MathFeature

Feature Extraction Package for Biological Sequences Based on Mathematical Descriptors

Home • Key Features • List of files • Dependencies • Installing • How To Use • Citation

Preprocessing

Before executing any method in this package, it is necessary to run a pre-processing script, to eliminate any noise from the sequences (e.g., other letters as: N, K …,). To use this script, follow the example below:

Important: This package only accepts sequence files in Fasta format as input to the methods.

To run the tool (Example): $ python3.7 preprocessing/preprocessing.py -i input -o output

Where:

-h = help

-i = Input - Fasta format file, e.g., test.fasta

-o = output - Fasta format file, e.g., output.fasta

Running:

$ python3.7 preprocessing/preprocessing.py -i dataset.fasta -o preprocessing.fasta 

Numerical Mapping

This method generates a numerical mapping of all sequence. Essentially, we provide 7 mappings. The theory can be consulted in this article. Nevertheless, this method will generate a vector with the size of the largest sequence. We developed a code that applies everything automatically. Therefore, it is necessary to pass all the classes/labels that will form the dataset.
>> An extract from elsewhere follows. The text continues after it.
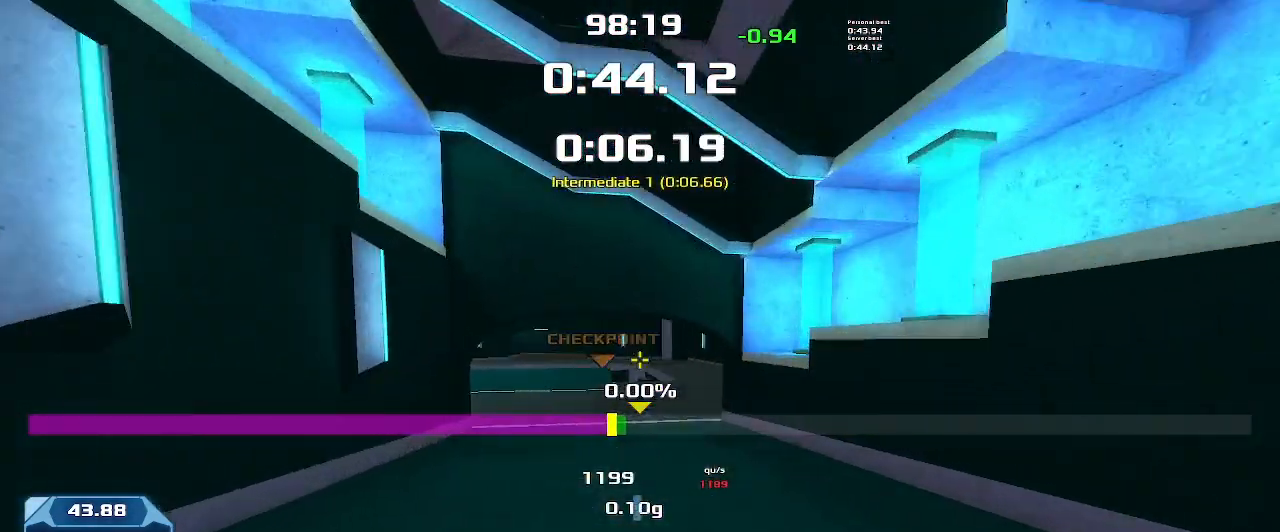
{"keys": ["left", "up"], "events": [[266, "up", "down"]]}
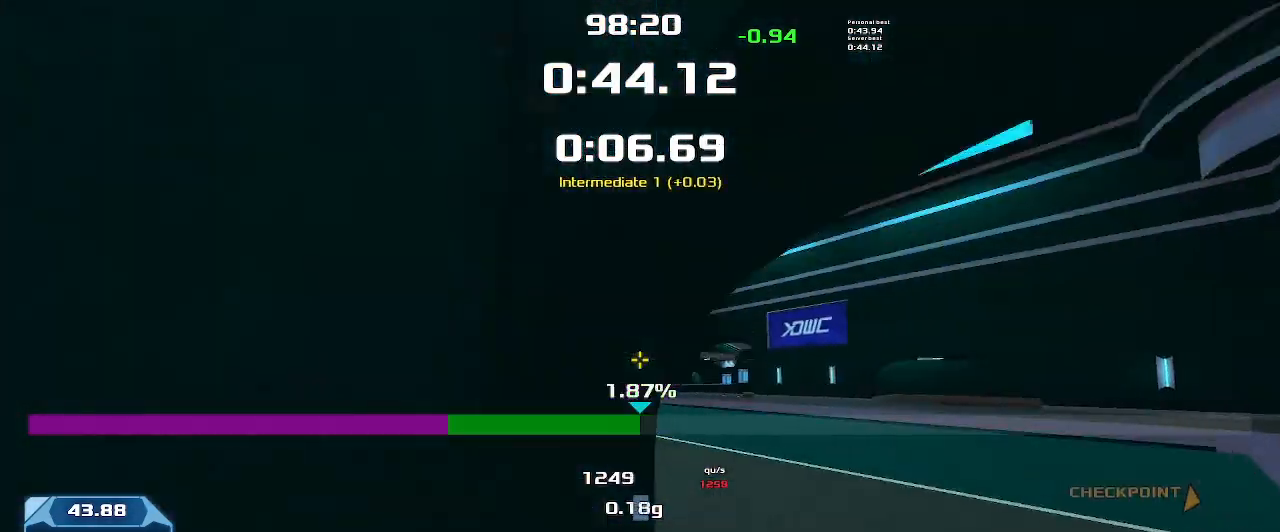
{"keys": ["left", "up"], "events": []}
Thereby. to use this model, follow the example below:

To run the code (Example): $ python3.7 methods/MappingClass.py -n number of datasets/labels -o output -r representation

Where:

-h = help

-n = number of datasets/labels

-o = output - CSV format file, e.g., test.csv

-r = representation/mappings, e.g., 1 = Binary, 2 = Z-curve, 3 = Real, 4 = Integer, 5 = EIIP, 6 = Complex Number, 7 = Atomic Number.

Running:

$ python3.7 methods/MappingClass.py -n 2 -o dataset.csv -r 2

Note Input sequences for feature extraction must be in fasta format.

Note This example will generate a csv file with the extracted features.